Томас Пикетти — автор. Книжка довольно большая, но я скажу одно предложение. Можно не читать её. «Доходность труда ниже доходности капитала». Точка. Всё. Окей. Вторая проблема, второй страх-фантазия — как и любой страх, он порождает огромное количество фантазий. И, собственно, то, с чего началось освоение темы искусственного интеллекта в массовой культуре, а именно — восстание. Когда у нас забастовка шахтёров, мусорщиков — это понятно. А восстание роботов-шахтёров или роботов-мусорщиков — это звучит уже очень страшно и жутко. И, по сути, все художественные сценарии этого — они все апокалиптичны.

— Почему так происходит? Это проблема пиара и восприятия нами искусственного интеллекта или она в чём-то другом?

— Я думаю, действительно, базовый получасовой урок о том, как это устроено, на YouTube хоть немного расширяет восприятие и смещает границу этого страха.

— Но тем не менее, например, Стивен Возняк в одном интервью сказал, что, возможно, искусственный интеллект достигнет точки сингулярности, когда он просто станет развиваться сам и уйдёт далеко вперёд человечества и будет относиться к нам, как к своим домашним животным. Моя собака никакой функции, по сути, не несёт. Мне просто приятно, что она есть. Я даю ей лучшее мясо, лучше, чем себе. Самым лучшим образом ухаживаю за ней. Насколько это так? Ведь люди к домашним животным относятся по-разному.

— Когда искусственный интеллект обыграл человека в шахматы (назовём этого человека  — Гарри Каспаров), тот сказал: «Я создам новую лигу в шахматах: там будут играть человек и искусственный интеллект против человека и искусственного интеллекта». Это классно. Такое будущее мне представляется аккуратно встроенным в реальность того, до чего я хотел бы дойти.

— Почему искусственный интеллект так сильно связан с обманом? Почему те китайцы, которых ты описал, по сути тестируют, сможет ли человек распознать обман или встать в кружево из обмана.

—  Смотря с какой стороны взглянуть. Искусственный интеллект ищет, где его обманули, где не кошка. Помнишь, говорили: «Это что, не кошка? Вы меня обманываете? Это не кошка? Нет, это кошка».

— То есть можно сказать, что это не обман, а ошибка? Поиск ошибки?

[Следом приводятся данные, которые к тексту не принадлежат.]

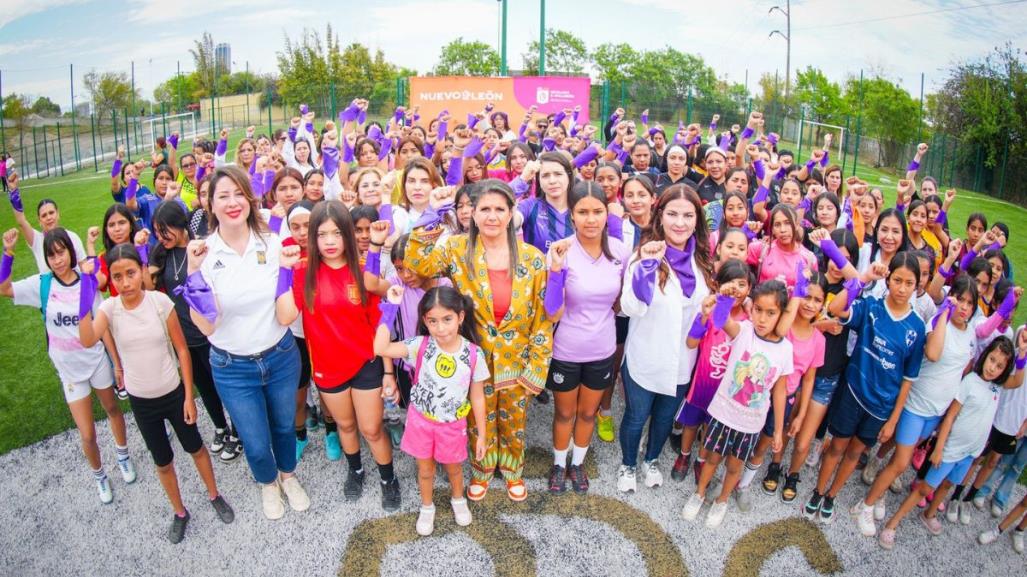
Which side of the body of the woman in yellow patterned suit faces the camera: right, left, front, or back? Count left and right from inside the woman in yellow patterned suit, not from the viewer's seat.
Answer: front

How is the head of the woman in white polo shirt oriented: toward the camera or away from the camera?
toward the camera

— Да, и так. Либо, наоборот, поиск верного ответа. Это всё бинарность классическая. Классно бы посмотреть и подумать над выходом из бинарности, когда вместо «я хочу либо великолепно, либо никак» мы имеем третий вариант. Почему не ответить «я ищу что-то новое»? Эта теория называется «медиум дизайн». Есть отличное короткое эссе на эту тему, написал Келлер Истерлинг. Оно как раз о поиске того, как человеку формировать собственное отношение к искусственному интеллекту не как к поисковику какому-нибудь, а к чему-то, что просто есть рядом.